2) Wood Prep is Quality Control: Prevent Flaking and Reduce Microbubbles

Epoxy problems don’t only come from the resin—wood prep matters:

  • Remove bark and anything that can flake into the epoxy.

  • Sand properly before pouring.

  • If doing a clear pour, seal edges to reduce microbubbles and air release.

Jake notes that pigment pours can “hide” some microbubbles visually—but clear pours demand stricter prep standards.

3) Finishing Choice: Flood Coat vs Oil (and Why Clients Care)

The episode also highlights a practical finishing decision:

  • Flood coat epoxy creates a glossy protective surface and is easier to wipe down—ideal around sinks, vanities, and countertops.

  • Oil finishes preserve a natural wood look, but they can develop water rings if clients don’t use coasters.

Foremen and estimators should treat this as a client expectation conversation, not just a finishing preference.

4) Temperature Controls Production Time (and the Risk of Yellowing)

One of the biggest production planning insights is how epoxy behaves differently through the seasons:

  • Summer pours can cure fast (sometimes ~2 days), but overheating risk rises.

  • Winter pours may take longer (sometimes ~5 days), but can be safer for larger pours.

Epoxy generates its own heat during curing.

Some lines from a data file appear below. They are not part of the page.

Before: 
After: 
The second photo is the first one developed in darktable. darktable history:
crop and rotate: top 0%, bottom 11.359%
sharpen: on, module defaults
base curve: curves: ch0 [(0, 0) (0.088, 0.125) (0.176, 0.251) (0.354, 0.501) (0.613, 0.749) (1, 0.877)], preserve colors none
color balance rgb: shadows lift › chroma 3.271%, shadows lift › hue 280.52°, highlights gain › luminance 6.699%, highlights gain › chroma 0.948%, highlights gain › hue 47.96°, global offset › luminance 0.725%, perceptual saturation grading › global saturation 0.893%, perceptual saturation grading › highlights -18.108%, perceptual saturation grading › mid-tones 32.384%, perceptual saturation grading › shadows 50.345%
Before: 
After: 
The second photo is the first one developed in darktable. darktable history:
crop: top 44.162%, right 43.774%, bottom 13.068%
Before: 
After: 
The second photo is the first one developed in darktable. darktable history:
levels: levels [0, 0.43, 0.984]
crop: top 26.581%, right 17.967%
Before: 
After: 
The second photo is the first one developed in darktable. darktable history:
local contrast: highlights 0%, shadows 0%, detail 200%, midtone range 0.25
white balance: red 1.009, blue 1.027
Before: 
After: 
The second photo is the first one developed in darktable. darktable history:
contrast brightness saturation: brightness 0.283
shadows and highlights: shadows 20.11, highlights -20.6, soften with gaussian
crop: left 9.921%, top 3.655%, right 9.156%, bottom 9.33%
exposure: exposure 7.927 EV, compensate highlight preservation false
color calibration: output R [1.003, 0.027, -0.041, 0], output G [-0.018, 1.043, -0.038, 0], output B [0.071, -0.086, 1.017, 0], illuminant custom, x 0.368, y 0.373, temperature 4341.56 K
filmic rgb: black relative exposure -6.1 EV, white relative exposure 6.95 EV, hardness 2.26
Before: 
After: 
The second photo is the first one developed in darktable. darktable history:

If you’re working in hot conditions, Jake recommends:

  • cooling the shop (AC when possible),

  • using multiple fans,

  • and pouring in stages (for example, two 1-inch pours instead of a single 2-inch pour).

For business owners, this matters because cure time means occupied floor space and delayed throughput—your scheduling and pricing must reflect that.

5) Dust and Bug Control: Deep Pours vs Flood Coats

When epoxy enters production, dust management changes depending on the application:

  • For deep pours, dust typically settles on the surface and gets removed during surfacing later.

  • For flood coats, dust and bugs can get trapped in the finish—so protection is critical.

Jake mentions solutions shops use:

  • a paint booth setup,

  • or a sealed tent/mosquito-tent style enclosure around the project.

This is a practical workflow note foremen can implement immediately.

6) Pricing and Estimating: Epoxy is Custom Work

A key reminder for owners and estimators: epoxy is not standard work.
Jake notes epoxy can be significantly more expensive than wood, and pricing must reflect:

  • material volume (how much epoxy a project needs),

  • curing time and floor space,

  • and the custom/art nature of the final product.

If your shop says “yes” to epoxy without accounting for these factors, the job can become profitable on paper but chaotic in production.

7) Training: A Shortcut to Fewer Callbacks

Jake also shares that they offer epoxy training courses and ongoing support—shops send team members to learn the process and then apply it back in production. For contractors adding epoxy work, this is a strong operational move: train the foreman and reduce the trial-and-error time that kills schedules.

Final Thoughts

Epoxy can be a premium add-on that elevates your shop and increases margins—but only if the workflow is treated like a production system: right materials, correct prep, temperature management, dust control, and schedule-aware estimating.